UN expert warns Israeli crackdown will fuel more violence, urges international response

Michael Lynk, the UN Special Rapporteur for the situation of human rights in the Palestinian territory occupied since 1967, today called on the international community to urgently initiate both short-term and longer-term steps to address the Israeli escalation of violence in occupied Palestine.

“The past few weeks have seen a rising level of violence associated with Israel’s 55-year-old occupation of Palestine,” said Lynk in a statement. “International inaction in the face of these new levels of violence will only encourage more of the same.”

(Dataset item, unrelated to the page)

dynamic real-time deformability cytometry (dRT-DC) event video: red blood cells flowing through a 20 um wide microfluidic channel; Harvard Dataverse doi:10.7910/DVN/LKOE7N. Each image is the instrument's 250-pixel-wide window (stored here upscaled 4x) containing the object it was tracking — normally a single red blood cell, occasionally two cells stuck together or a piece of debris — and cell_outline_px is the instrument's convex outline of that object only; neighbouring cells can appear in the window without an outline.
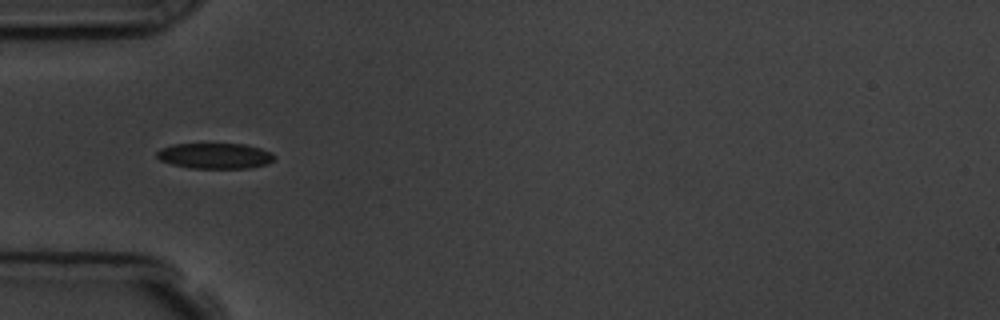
{"species": "common noctule bat (a hibernating species)", "species_latin": "Nyctalus noctula", "temperature_condition": "room temperature", "stored_images_in_passage": 6, "camera_frame_rate_fps": 3000, "um_per_image_px": 0.085, "animal": {"sex": "male", "body_mass_g": 19.5, "forearm_length_mm": 54.6}, "frame": {"image": 1, "passage_image": 1, "time_ms": 0.0, "image_size_px": [1000, 320], "cell_outline_px": [[276, 156], [268, 164], [248, 168], [192, 168], [172, 164], [160, 160], [156, 156], [156, 152], [160, 148], [172, 144], [248, 144], [272, 152]], "centroid_in_image_um": [18.28, 13.24], "position_along_channel_um": 66.7, "area_um2": 17.63}}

In recent weeks, Israeli security forces stormed the Al-Aqsa Mosque compound in occupied Jerusalem and arrested hundreds of Palestinian worshipers and injured many others. More than 40 Palestinians and 15 Israeli and foreign nationals have been reportedly killed in the violence so far this year.

“This entrenched Israeli occupation, which has become indistinguishable from practices of apartheid, is based on the institutional discrimination of one racial-national-ethnic group over another,” said the Special Rapporteur.

He added, “Violence and large-scale human rights abuses are inherent in such an unequal relationship. History teaches us the bitter lesson that prolonged and unwanted alien rule is invariably enforced by violence and resisted by violence.”

“Israel has chosen to deepen its occupation through the establishment of 300 settlements in the occupied Palestinian territory in violation of international law, where 700,000 Israeli Jewish settlers live with full legal and political citizenship rights amidst five million stateless and rightless Palestinians,” Lynk said.

“A permanent occupation – a legal oxymoron – provides the Palestinians with no political horizon and no hope, only the despair of more of the same.”